WORK INSTRUCTIONS:
Word for word, restate the records that follow.

Saved data entries:
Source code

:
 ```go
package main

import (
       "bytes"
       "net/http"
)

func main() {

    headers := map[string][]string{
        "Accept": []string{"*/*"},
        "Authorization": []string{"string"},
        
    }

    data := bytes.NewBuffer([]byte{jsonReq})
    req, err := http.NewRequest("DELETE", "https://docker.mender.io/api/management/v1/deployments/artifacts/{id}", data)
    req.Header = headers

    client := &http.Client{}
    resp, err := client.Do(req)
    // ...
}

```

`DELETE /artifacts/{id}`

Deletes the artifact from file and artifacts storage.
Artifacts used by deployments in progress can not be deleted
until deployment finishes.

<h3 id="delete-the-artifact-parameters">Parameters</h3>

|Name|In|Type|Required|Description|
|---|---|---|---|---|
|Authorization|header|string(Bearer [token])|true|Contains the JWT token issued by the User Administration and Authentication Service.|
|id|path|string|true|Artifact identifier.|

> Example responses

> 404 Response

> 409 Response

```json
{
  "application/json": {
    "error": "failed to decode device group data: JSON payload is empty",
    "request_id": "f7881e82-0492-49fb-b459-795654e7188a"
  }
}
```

SOLUTION FOR THIS TASK:
Source code

:
 ```go
package main

import (
       "bytes"
       "net/http"
)

func main() {

    headers := map[string][]string{
        "Accept": []string{"*/*"},
        "Authorization": []string{"string"},
        
    }

    data := bytes.NewBuffer([]byte{jsonReq})
    req, err := http.NewRequest("DELETE", "https://docker.mender.io/api/management/v1/deployments/artifacts/{id}", data)
    req.Header = headers

    client := &http.Client{}
    resp, err := client.Do(req)
    // ...
}

```

`DELETE /artifacts/{id}`

Deletes the artifact from file and artifacts storage.
Artifacts used by deployments in progress can not be deleted
until deployment finishes.

<h3 id="delete-the-artifact-parameters">Parameters</h3>

|Name|In|Type|Required|Description|
|---|---|---|---|---|
|Authorization|header|string(Bearer [token])|true|Contains the JWT token issued by the User Administration and Authentication Service.|
|id|path|string|true|Artifact identifier.|

> Example responses

> 404 Response

> 409 Response

```json
{
  "application/json": {
    "error": "failed to decode device group data: JSON payload is empty",
    "request_id": "f7881e82-0492-49fb-b459-795654e7188a"
  }
}
```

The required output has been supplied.